## Exercise text
##########

We will be using the internal pull – up resistor and stray capacitor in this circuit by Ignoring the diodes in the above circuit.CT is the unknown capacitor need to be measured and CI is the internal capacitor. We need not want to worry about the internal capacitor and its value can be between 20 pF to 30 pF. The unknown capacitor is connected between A2 and A1. Here, A2 acts as the charging pin and A1 acts as the discharging pin.
At first we will charge the unknown capacitor by setting A2 as HIGH and measure the voltage at A1 by using the formula.
VA0 = (VA2 X CT)/(CT+CI)
We already know that the voltage at A1 with the help of analog read function.By using that value in the below equation, we can get the unknown capacitance as follows.
CT = (CI X VA0)/(VA2-VA0 )
Step 16: Output
I have used 100pF capacitor for measurement.

##########

## Raw data

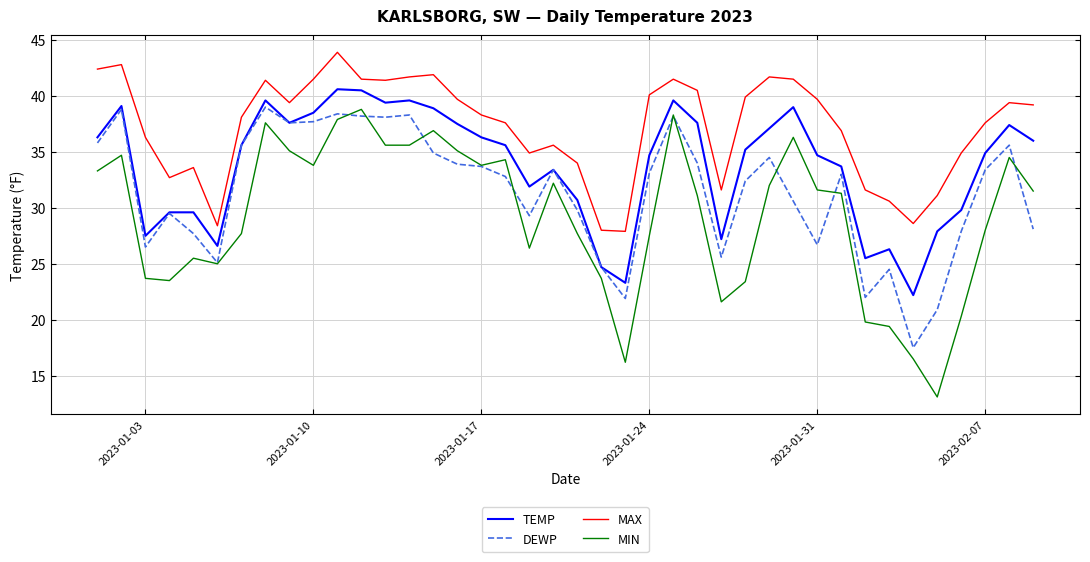

True or false: DEWP and MAX intersect in this chart.

False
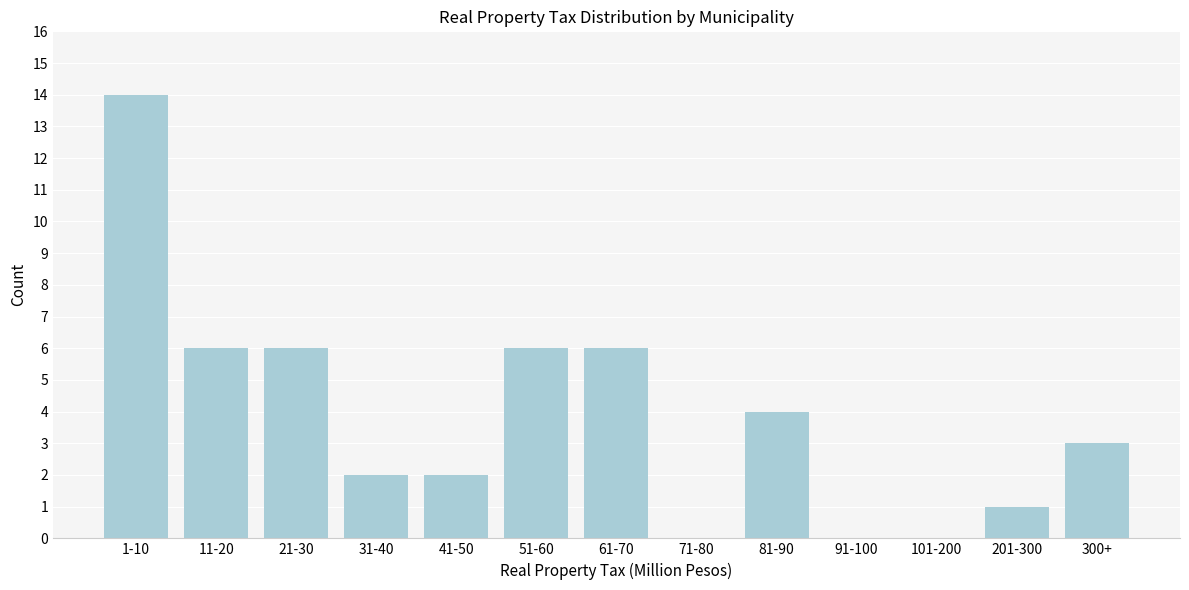

Reading left to right, extract all data points from this chart.

1-10=14	11-20=6	21-30=6	31-40=2	41-50=2	51-60=6	61-70=6	71-80=0	81-90=4	91-100=0	101-200=0	201-300=1	300+=3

##########

## Your tasks
- a) According to the capacitance-measurement text, what range of values can the internal capacitor have?
- b) Reproduce the capacitance-measurement text between "At first we" and "capacitance as follows.", inclusive.

## Answers by item number
- a) Between 20 pF and 30 pF.

- b)
At first we will charge the unknown capacitor by setting A2 as HIGH and measure the voltage at A1 by using the formula.
VA0 = (VA2 X CT)/(CT+CI)
We already know that the voltage at A1 with the help of analog read function.By using that value in the below equation, we can get the unknown capacitance as follows.